» **Given instruction A**
Which lines of the listing contain the string "kern"? Pull out each of them.

- Bartholomew County's location in Indiana
- Walesboro Location in Bartholomew County
- Coordinates: 39°08′33″N 85°54′43″W﻿ / ﻿39.14250°N 85.91194°W
- Country: United States
- State: Indiana
- County: Bartholomew
- Township: Wayne
- Elevation: 607 ft (185 m)
- Time zone: UTC-5 (Eastern (EST))
- • Summer (DST): UTC-4 (EDT)
- ZIP code: 47201
- GNIS feature ID: 2830318

= Walesboro, Indiana =

Walesboro is an unincorporated community in Wayne Township, Bartholomew County, in the U.S. state of Indiana.

==History==
A post office was established at Walesboro (also historically spelled Wailesborough, Wailesboro, and Waylesburg) in 1852, and it remained in operation until 1907. The community was named for its founder, John P. Wales.

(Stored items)

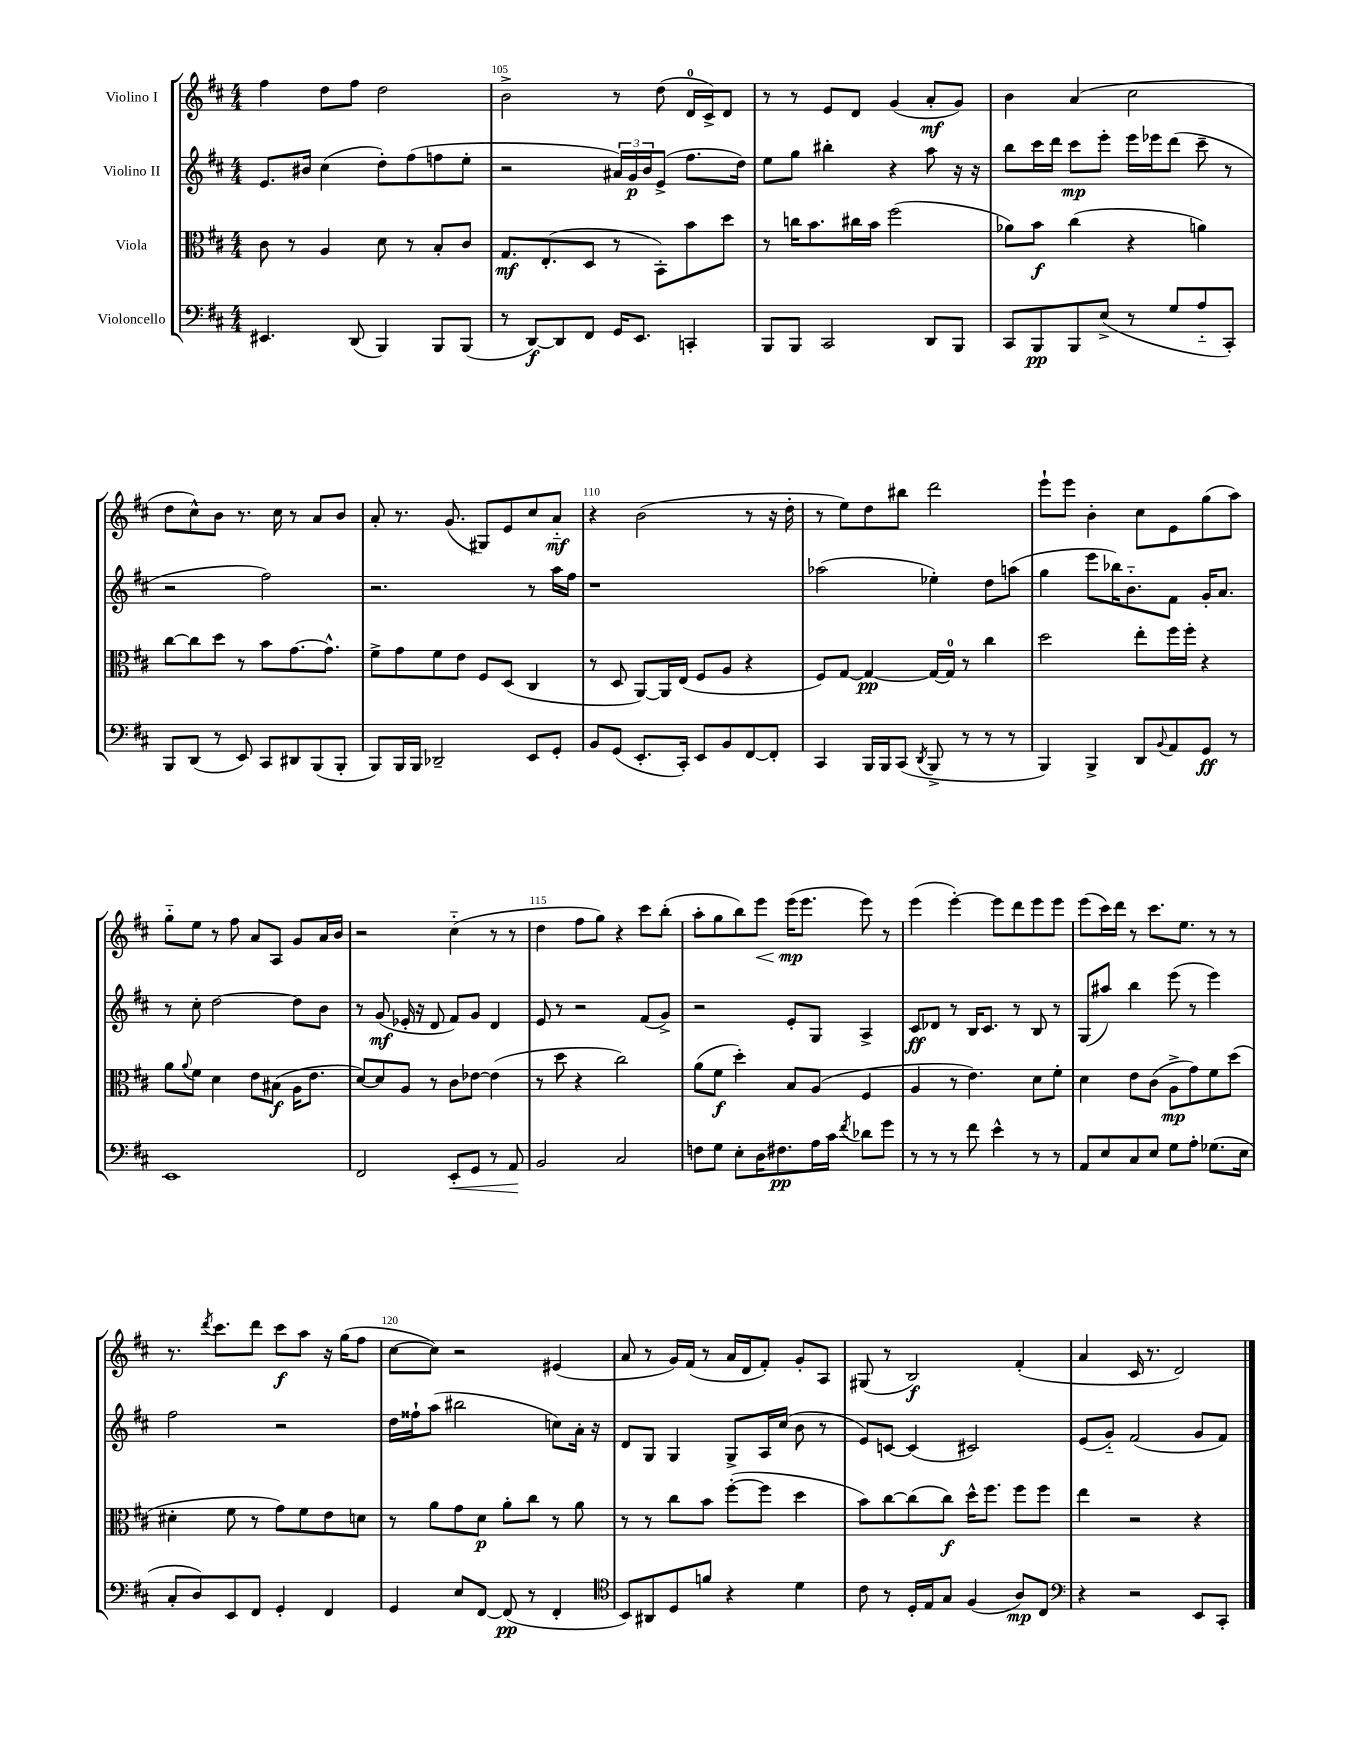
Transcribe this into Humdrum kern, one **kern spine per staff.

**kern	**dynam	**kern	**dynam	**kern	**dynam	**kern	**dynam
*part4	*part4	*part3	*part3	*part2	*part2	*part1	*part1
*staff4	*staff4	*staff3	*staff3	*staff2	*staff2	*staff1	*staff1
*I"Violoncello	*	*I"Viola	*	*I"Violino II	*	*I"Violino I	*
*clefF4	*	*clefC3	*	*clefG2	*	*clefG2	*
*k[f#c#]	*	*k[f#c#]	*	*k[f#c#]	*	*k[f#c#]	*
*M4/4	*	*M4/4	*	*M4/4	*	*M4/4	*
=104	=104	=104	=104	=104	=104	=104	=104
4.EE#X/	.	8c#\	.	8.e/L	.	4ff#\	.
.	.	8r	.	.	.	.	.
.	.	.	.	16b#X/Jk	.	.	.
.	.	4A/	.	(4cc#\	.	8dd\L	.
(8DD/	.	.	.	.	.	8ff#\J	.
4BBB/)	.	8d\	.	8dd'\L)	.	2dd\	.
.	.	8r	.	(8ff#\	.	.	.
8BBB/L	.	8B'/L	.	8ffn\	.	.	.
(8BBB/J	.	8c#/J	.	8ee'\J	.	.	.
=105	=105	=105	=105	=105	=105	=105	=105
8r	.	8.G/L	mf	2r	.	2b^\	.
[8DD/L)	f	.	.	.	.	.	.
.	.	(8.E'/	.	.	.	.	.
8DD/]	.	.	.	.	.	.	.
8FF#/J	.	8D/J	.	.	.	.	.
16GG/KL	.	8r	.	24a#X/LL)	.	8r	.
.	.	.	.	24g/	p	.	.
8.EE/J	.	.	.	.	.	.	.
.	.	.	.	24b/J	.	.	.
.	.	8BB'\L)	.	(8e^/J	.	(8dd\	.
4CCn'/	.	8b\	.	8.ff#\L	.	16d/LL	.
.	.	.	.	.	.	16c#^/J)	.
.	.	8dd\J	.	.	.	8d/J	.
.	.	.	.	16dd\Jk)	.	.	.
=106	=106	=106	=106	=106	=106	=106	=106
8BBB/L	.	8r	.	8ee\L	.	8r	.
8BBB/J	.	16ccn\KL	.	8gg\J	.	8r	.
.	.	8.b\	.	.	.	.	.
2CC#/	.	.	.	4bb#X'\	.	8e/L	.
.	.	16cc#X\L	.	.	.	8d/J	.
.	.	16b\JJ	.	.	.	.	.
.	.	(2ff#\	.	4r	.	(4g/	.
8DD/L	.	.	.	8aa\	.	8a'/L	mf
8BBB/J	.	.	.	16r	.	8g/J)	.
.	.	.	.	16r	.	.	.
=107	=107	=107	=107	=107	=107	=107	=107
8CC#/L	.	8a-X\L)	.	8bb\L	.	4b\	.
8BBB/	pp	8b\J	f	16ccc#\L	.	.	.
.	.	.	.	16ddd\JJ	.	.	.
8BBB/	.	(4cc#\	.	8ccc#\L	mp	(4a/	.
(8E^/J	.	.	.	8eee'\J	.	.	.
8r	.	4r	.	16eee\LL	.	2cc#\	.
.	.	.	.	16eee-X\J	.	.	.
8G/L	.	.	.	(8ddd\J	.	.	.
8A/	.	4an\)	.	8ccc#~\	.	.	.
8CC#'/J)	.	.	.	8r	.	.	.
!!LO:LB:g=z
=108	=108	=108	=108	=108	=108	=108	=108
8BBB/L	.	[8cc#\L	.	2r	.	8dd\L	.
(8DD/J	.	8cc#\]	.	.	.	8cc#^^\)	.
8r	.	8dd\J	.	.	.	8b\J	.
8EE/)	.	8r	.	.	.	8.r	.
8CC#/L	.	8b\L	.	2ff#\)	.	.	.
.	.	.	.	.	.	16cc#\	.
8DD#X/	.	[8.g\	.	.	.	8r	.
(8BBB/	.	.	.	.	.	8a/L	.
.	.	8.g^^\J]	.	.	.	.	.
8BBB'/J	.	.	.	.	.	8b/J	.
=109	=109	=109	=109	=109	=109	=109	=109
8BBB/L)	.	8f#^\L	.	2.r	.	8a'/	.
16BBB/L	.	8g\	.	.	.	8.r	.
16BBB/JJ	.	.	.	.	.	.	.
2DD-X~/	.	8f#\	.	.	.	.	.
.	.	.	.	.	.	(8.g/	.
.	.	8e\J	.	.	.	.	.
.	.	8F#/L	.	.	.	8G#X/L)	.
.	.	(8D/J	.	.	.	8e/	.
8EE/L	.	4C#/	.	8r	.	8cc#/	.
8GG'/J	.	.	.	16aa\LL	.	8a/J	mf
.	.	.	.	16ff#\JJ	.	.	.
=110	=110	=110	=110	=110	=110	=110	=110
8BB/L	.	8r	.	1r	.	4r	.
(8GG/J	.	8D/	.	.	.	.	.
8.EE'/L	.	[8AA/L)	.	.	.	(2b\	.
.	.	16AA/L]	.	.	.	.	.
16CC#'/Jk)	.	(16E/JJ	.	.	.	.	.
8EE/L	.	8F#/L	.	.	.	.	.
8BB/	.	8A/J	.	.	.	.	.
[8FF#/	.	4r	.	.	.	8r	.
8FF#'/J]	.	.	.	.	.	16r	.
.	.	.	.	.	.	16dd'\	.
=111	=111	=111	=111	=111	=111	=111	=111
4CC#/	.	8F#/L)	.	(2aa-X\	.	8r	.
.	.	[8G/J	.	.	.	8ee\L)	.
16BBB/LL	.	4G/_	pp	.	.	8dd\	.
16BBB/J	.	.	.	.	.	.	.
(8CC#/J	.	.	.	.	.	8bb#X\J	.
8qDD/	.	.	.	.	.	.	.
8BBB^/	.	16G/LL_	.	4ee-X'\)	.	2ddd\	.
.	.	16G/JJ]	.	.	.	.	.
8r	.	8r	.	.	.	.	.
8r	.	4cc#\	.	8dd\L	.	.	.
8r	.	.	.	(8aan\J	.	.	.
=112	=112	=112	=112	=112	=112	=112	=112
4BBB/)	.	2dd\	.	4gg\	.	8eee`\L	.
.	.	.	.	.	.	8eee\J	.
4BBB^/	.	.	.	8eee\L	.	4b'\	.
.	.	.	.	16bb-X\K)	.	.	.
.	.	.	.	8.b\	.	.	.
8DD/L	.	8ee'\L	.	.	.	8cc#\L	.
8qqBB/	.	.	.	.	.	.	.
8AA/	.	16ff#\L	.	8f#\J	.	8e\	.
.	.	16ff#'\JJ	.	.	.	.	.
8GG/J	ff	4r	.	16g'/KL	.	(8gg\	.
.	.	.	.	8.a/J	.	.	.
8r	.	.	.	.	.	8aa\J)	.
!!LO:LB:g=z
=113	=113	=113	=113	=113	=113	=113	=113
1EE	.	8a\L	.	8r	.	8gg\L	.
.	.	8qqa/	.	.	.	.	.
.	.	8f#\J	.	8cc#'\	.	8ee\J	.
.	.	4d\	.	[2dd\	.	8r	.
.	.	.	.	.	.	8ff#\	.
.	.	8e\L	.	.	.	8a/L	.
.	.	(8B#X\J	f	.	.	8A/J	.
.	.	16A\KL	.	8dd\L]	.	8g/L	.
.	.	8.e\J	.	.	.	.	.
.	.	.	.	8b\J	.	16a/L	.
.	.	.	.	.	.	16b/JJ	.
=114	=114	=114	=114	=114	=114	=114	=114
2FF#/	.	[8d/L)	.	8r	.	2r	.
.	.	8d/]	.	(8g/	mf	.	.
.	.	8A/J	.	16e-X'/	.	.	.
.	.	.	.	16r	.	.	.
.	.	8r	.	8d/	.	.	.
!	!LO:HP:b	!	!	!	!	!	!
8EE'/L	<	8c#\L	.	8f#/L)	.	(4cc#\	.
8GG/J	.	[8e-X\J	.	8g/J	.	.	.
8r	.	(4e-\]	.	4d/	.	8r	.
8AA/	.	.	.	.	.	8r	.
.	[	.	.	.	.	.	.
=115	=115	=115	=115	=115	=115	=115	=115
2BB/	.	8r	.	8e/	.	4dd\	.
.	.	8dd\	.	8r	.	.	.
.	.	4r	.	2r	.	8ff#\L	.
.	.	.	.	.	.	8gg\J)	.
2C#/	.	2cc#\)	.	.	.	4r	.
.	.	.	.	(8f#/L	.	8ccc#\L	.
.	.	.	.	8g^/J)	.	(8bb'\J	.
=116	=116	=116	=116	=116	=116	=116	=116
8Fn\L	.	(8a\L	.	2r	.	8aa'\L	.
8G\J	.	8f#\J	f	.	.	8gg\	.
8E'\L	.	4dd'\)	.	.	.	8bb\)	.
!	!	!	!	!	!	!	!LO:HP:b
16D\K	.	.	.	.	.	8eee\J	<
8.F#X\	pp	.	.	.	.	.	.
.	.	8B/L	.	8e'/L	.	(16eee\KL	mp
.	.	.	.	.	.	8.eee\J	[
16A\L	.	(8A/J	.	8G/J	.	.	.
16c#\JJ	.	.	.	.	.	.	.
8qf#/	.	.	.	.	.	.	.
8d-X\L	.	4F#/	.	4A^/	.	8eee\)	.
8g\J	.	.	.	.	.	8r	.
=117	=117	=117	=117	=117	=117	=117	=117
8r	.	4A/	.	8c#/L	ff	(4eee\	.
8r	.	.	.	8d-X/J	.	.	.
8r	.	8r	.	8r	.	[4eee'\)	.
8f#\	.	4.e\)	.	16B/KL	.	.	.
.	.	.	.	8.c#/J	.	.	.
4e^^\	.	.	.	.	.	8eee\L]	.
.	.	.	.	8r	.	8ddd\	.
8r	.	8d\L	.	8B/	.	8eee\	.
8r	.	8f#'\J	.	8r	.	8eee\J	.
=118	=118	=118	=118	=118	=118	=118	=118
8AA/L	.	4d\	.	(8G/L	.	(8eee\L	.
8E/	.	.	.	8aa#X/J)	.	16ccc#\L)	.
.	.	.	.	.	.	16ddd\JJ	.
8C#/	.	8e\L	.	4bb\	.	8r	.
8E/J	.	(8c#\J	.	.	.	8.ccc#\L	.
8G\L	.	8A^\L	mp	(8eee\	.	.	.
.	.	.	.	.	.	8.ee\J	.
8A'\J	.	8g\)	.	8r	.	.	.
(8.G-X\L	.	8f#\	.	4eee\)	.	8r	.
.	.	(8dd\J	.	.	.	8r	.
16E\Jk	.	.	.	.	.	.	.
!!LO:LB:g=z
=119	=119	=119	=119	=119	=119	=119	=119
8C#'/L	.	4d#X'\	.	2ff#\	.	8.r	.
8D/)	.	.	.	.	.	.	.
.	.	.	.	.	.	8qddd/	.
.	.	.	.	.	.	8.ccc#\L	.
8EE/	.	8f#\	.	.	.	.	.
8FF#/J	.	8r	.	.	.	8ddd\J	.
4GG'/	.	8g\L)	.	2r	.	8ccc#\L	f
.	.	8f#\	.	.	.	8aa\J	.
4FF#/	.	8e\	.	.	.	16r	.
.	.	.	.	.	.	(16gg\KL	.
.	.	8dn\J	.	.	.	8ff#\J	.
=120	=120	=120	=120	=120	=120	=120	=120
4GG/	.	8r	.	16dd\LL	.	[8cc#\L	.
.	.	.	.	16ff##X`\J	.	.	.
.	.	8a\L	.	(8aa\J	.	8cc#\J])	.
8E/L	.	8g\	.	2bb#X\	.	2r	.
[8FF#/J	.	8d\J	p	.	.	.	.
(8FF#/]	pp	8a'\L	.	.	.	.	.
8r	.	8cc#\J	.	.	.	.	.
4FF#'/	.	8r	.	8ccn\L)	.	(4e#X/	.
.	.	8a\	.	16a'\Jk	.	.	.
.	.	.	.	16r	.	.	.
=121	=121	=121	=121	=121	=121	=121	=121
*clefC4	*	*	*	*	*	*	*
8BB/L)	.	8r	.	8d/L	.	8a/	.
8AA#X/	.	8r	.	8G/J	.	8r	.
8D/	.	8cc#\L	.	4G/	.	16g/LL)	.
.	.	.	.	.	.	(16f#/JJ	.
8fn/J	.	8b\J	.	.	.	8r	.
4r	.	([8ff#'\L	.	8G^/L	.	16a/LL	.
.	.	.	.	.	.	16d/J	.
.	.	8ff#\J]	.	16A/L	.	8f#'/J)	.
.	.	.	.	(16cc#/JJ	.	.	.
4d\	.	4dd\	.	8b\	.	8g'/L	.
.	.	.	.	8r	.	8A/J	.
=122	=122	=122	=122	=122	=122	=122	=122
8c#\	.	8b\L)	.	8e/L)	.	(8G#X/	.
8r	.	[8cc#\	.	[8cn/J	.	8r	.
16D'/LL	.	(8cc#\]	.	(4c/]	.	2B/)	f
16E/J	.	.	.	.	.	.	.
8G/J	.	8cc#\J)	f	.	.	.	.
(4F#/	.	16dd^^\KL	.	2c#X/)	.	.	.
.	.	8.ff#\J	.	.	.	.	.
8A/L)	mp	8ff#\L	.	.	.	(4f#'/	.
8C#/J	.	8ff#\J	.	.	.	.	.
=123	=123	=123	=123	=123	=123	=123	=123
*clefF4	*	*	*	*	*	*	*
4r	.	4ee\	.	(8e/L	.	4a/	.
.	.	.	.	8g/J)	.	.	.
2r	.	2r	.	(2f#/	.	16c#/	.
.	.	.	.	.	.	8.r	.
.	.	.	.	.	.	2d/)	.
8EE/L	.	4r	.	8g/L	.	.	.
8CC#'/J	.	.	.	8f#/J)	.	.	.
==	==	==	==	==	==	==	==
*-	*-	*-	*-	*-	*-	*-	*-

» **Given instruction B**
Do these statements agree with the Walesboro article? (i) The Walesboro post office operated until 1907. (ii) Walesboro lies in Jackson Township. (iii) The community was named for John P. Wales. Answer yes or no for each, and quote the deciding words from the article.

» **Written solution A**
Transcribe this into Humdrum kern, one **kern spine per staff.
**kern	**dynam	**kern	**dynam	**kern	**dynam	**kern	**dynam

» **Written solution B**
(i) Yes: "it remained in operation until 1907"
(ii) No: "Walesboro is an unincorporated community in Wayne Township"
(iii) Yes: "The community was named for its founder, John P. Wales."